Given exercise:
Print every line of the data below again, keeping each one unchanged.

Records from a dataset
** Begin **

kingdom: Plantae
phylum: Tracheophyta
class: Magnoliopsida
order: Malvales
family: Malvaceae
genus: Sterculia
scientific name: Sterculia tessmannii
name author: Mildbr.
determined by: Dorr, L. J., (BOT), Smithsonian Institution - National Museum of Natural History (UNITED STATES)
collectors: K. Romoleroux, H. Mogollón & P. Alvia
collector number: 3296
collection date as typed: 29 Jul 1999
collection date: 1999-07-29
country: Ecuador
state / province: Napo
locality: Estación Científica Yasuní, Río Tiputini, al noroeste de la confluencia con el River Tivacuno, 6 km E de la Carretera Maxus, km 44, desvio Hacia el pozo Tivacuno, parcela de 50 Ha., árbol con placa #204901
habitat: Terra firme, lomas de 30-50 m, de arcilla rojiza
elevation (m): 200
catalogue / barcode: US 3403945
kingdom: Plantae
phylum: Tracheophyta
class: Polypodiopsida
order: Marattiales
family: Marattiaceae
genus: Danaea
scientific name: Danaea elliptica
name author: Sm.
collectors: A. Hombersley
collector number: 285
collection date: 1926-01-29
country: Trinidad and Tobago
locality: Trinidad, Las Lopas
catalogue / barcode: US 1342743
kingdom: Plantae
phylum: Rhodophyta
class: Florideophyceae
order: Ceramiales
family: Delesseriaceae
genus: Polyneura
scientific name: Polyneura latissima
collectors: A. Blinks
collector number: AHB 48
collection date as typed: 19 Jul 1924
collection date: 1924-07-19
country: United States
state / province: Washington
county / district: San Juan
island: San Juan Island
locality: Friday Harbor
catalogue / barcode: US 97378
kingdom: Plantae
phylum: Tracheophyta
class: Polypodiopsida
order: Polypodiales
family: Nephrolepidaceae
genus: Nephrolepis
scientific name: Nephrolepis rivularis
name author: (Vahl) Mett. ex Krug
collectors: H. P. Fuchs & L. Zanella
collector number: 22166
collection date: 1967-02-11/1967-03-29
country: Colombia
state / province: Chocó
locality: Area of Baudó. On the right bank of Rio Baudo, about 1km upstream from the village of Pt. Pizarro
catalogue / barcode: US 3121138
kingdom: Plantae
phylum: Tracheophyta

** End **

Output for this exercise:
kingdom: Plantae
phylum: Tracheophyta
class: Magnoliopsida
order: Malvales
family: Malvaceae
genus: Sterculia
scientific name: Sterculia tessmannii
name author: Mildbr.
determined by: Dorr, L. J., (BOT), Smithsonian Institution - National Museum of Natural History (UNITED STATES)
collectors: K. Romoleroux, H. Mogollón & P. Alvia
collector number: 3296
collection date as typed: 29 Jul 1999
collection date: 1999-07-29
country: Ecuador
state / province: Napo
locality: Estación Científica Yasuní, Río Tiputini, al noroeste de la confluencia con el River Tivacuno, 6 km E de la Carretera Maxus, km 44, desvio Hacia el pozo Tivacuno, parcela de 50 Ha., árbol con placa #204901
habitat: Terra firme, lomas de 30-50 m, de arcilla rojiza
elevation (m): 200
catalogue / barcode: US 3403945
kingdom: Plantae
phylum: Tracheophyta
class: Polypodiopsida
order: Marattiales
family: Marattiaceae
genus: Danaea
scientific name: Danaea elliptica
name author: Sm.
collectors: A. Hombersley
collector number: 285
collection date: 1926-01-29
country: Trinidad and Tobago
locality: Trinidad, Las Lopas
catalogue / barcode: US 1342743
kingdom: Plantae
phylum: Rhodophyta
class: Florideophyceae
order: Ceramiales
family: Delesseriaceae
genus: Polyneura
scientific name: Polyneura latissima
collectors: A. Blinks
collector number: AHB 48
collection date as typed: 19 Jul 1924
collection date: 1924-07-19
country: United States
state / province: Washington
county / district: San Juan
island: San Juan Island
locality: Friday Harbor
catalogue / barcode: US 97378
kingdom: Plantae
phylum: Tracheophyta
class: Polypodiopsida
order: Polypodiales
family: Nephrolepidaceae
genus: Nephrolepis
scientific name: Nephrolepis rivularis
name author: (Vahl) Mett. ex Krug
collectors: H. P. Fuchs & L. Zanella
collector number: 22166
collection date: 1967-02-11/1967-03-29
country: Colombia
state / province: Chocó
locality: Area of Baudó. On the right bank of Rio Baudo, about 1km upstream from the village of Pt. Pizarro
catalogue / barcode: US 3121138
kingdom: Plantae
phylum: Tracheophyta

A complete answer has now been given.